Yes, The US Has Lost Not One, But Six Nuclear Weapons

Nuclear weapons are the single-most destructive explosives humanity has created and deployed in warfare. Because of their destructive power that can wipe away whole cities, you'd think that the United States military would be careful not to misplace any, and for the most part, that's absolutely true. Still, there have been six instances over the years where accidents resulted in the loss of nuclear weapons that have yet to be recovered.

The U.S. calls these "Broken Arrow" incidents, but the term isn't limited to loss, as it also includes accidents. As of writing, the U.S. has had 32 Broken Arrow events, six of which involved the loss of nuclear ordnance that was never recovered, and that's just what the public knows about. A notable incident occurred in 1958, when one of the U.S' earliest jet bombers, a B-47, jettisoned a fully-armed Mk. 15 hydrogen bomb near Tybee Island, Georgia, following a mid-air collision. The military initially said it was all a simulation, but this wasn't true, and the bomb has never been recovered.

Incidents like the Tybee Bomb accident continued to pop up sporadically throughout the Cold War, as a variety of nuclear weapons found their way outside of the military's control. You likely have nothing to worry about, as there's a reason they can't be recovered, so a random diver isn't about to stumble across a ticking nuclear time bomb.

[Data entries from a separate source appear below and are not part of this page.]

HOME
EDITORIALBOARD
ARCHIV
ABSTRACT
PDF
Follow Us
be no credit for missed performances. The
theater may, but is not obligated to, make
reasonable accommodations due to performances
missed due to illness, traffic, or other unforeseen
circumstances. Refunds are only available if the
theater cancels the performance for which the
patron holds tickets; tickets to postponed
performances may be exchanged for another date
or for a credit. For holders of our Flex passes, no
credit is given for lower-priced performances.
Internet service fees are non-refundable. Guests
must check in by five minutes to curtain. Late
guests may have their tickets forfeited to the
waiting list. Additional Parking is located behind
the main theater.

Regardless, the losses are notable, and they represent six times in human history that people took control of nuclear weapons and lost them.

The U.S.' lost nuclear weapons

The U.S. government's Nuclear Triad is a policy of maintaining three methods of nuclear weapon deployment at all times. These include air-dropped weapons from strategic bombers, submarine-launched ballistic missiles (SLBM), and intercontinental ballistic missiles (ICBMs). The Tybee Bomb was a 3.8 megaton device, making it around 190 times more powerful than the bomb that destroyed Nagasaki, and it's not the only weapon like it sitting somewhere on the bottom of the ocean.

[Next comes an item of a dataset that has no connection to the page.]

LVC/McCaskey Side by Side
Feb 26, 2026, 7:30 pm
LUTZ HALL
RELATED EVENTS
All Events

The longest-missing nuclear weapon was lost in 1950, when a Convair B-36 bomber dropped a 30-kiloton Mk. 4 bomb into the Pacific Ocean. The Air Force's report indicated that while it didn't contain a plutonium core, it held a lot of uranium. Six years later, A B-47 crashed in the Med, likely carrying two cores for Mk. 15 devices. Not long after, in 1961, a 24-megaton nuclear bomb with three of its four arming mechanisms activated was destroyed, leaving a significant portion of the weapon buried in a field following a B-52 crash. The Air Force has since secured the site, so the loss isn't like those resting on the ocean floor.

In December 1965, an A-4E Skyhawk with a one-megaton thermonuclear bomb rolled off the USS Ticonderoga into the Pacific Ocean, and neither the pilot, plane, nor bomb was found. In 1966, another mid-air collision resulted in the loss of four B28 thermonuclear bombs, and only three were recovered. This occurred over the Mediterranean Sea, and it had a yield of 1.1 megatons. The final, unrecovered nuclear weapons were lost in 1968, when the USS Scorpion sank, taking 99 crewmembers and two 250-kiloton nuclear warheads down with it.